I heard, a long time ago, that Ethereum planned to become a cryptocurrency that would be based on a system that sells or rents processing power to companies that needs to run simulation or whatever (a bit like folding@home). Each time your finish an instruction, it gives you a unit of ethereum that has X value depending of the cost of the current market for these sort of process.

I'm kind of surprise that it still doesn't exist right now (it maybe exist, I don't really know ). I mean, there's so much processing power that is wasted for "hashing" useless blockchain (useless in the sense that it doesn't give anything for anyone, except money for those who mine them), why not use it for the better good of everyone?

The value would depends of what the market can offer at this time (alot of private companies offer to rent their infrastructure or supercomputer for ALOT of money to run those kind of tasks) and I'm sure that if it helps a team of reseachers to proof their work or if it helps to advance science, it would make that cryptocurrency worth more. 

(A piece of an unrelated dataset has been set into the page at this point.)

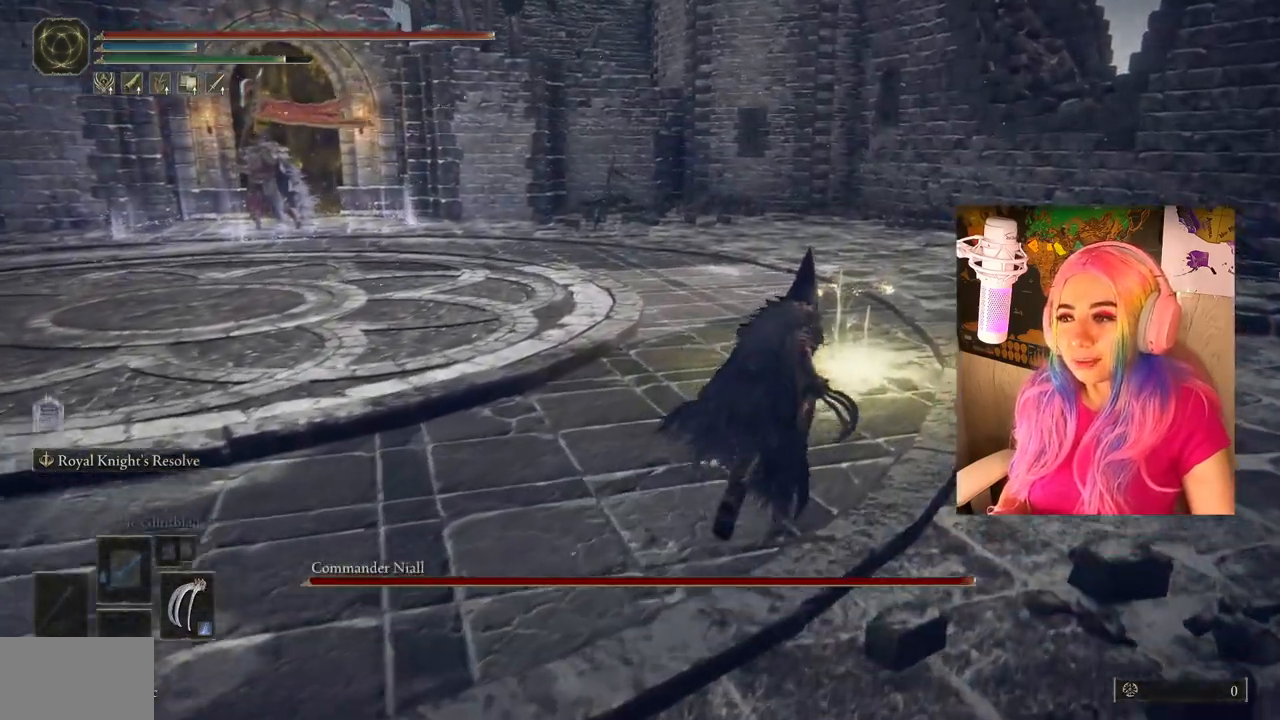
{"buttons": ["TRIANGLE"], "left_stick": "up", "right_stick": "center", "events": [[283, "CIRCLE", "up"], [433, "TRIANGLE", "down"]]}
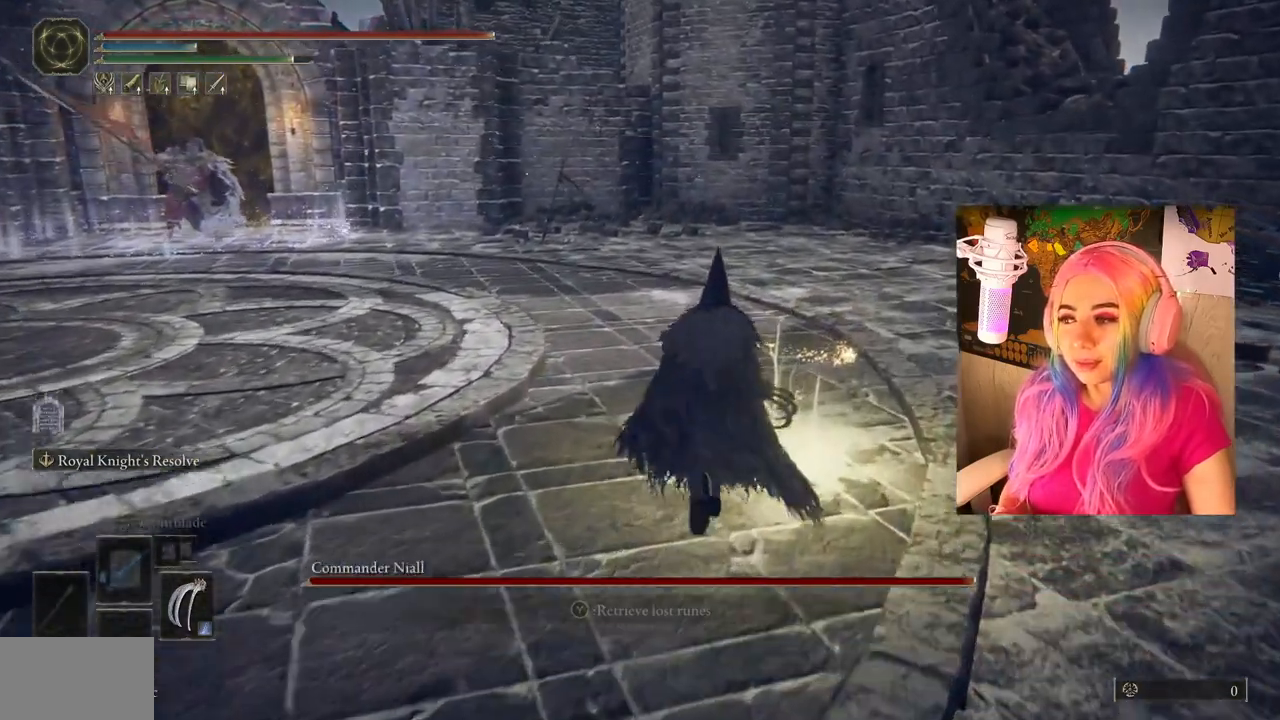
{"buttons": ["CIRCLE"], "left_stick": "up", "right_stick": "center", "events": [[17, "TRIANGLE", "up"], [67, "TRIANGLE", "down"], [183, "TRIANGLE", "up"], [333, "CIRCLE", "down"]]}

What do you think of that? It would be a currency that is less based on speculation and I'm sure everyone would give it a much better point of view.

I'm starting a market study to see if it's possible, what would be the challenge, would it be profitable, etc...

Give me your thoughts 

PS: sorry for my not so perfect english

Cheers!


----------



## 1freedude (Feb 14, 2018)

The way it's going, just to get to a website, you might be asked "To continue to the requested page, we want to use your unused processing power.  Click here to let us mine, else fuck off."


----------



## R-T-B (Feb 14, 2018)

It already exists in several coin forms, gridcoin being one example I am aware of.  They aren't mined as often because they aren't as profitable, but they do exist.


----------



## silentbogo (Feb 14, 2018)

But that's how all cryptocurrencies work, except in case of solo mining those rewards are distributed randomly. Pool mining just takes advantage of larger number of people having a higher chance of getting a block reward, and then splits it between all miners according to the amount of work they did for this block.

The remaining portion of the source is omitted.